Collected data
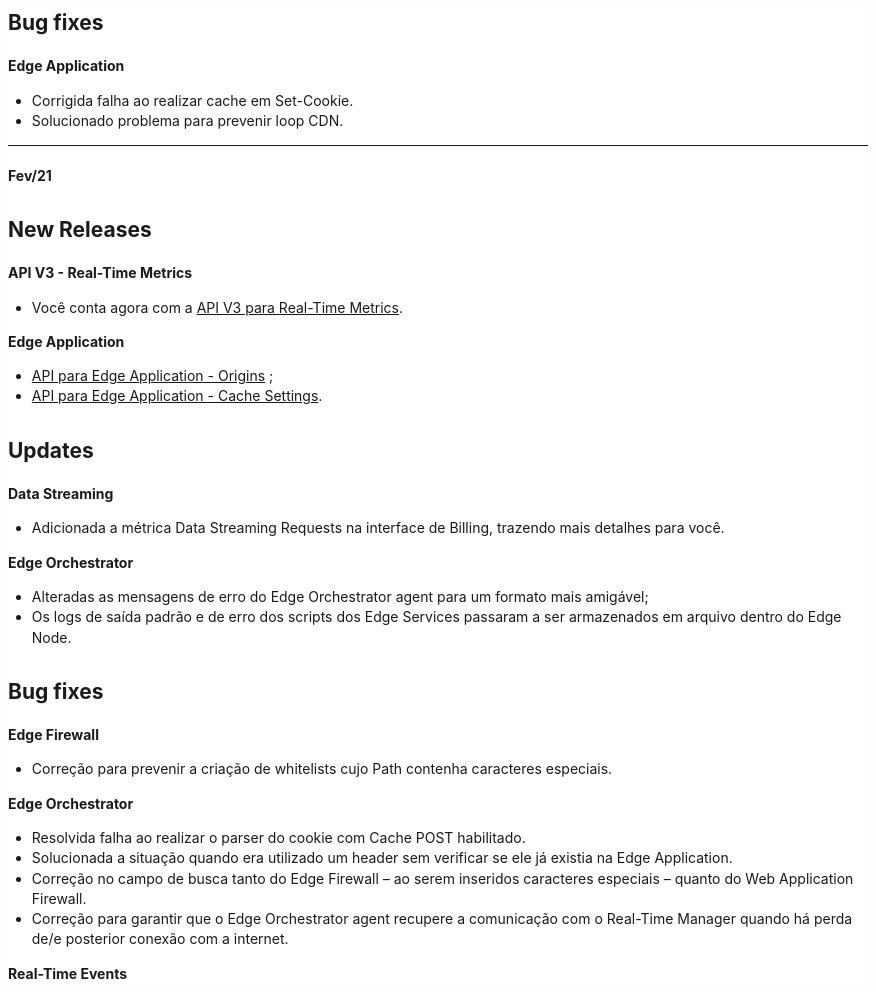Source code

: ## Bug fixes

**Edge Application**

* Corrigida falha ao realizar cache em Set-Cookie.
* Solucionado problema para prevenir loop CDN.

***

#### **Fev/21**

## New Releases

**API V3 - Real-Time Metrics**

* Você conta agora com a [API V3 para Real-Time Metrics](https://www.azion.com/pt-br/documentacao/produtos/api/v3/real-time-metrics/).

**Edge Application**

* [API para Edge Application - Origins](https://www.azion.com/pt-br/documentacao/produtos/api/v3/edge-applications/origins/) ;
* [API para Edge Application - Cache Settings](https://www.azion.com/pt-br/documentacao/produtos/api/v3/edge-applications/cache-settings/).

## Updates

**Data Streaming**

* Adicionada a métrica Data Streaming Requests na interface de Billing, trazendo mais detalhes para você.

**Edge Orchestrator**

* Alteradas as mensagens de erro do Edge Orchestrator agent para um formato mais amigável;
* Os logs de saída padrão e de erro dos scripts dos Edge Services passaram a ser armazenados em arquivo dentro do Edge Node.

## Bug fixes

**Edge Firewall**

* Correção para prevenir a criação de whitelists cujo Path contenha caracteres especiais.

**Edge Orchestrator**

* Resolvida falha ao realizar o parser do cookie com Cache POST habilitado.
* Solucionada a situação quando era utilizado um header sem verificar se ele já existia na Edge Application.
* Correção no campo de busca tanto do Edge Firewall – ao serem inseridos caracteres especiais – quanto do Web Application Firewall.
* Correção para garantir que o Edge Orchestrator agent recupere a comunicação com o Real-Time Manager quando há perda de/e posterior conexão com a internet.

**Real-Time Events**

What you have to do:
An exact copy of the lines from the one with "Cache POST habilitado." to the final line of the entries is all that the answer should hold.

Answer to this exercise:
* Resolvida falha ao realizar o parser do cookie com Cache POST habilitado.
* Solucionada a situação quando era utilizado um header sem verificar se ele já existia na Edge Application.
* Correção no campo de busca tanto do Edge Firewall – ao serem inseridos caracteres especiais – quanto do Web Application Firewall.
* Correção para garantir que o Edge Orchestrator agent recupere a comunicação com o Real-Time Manager quando há perda de/e posterior conexão com a internet.

**Real-Time Events**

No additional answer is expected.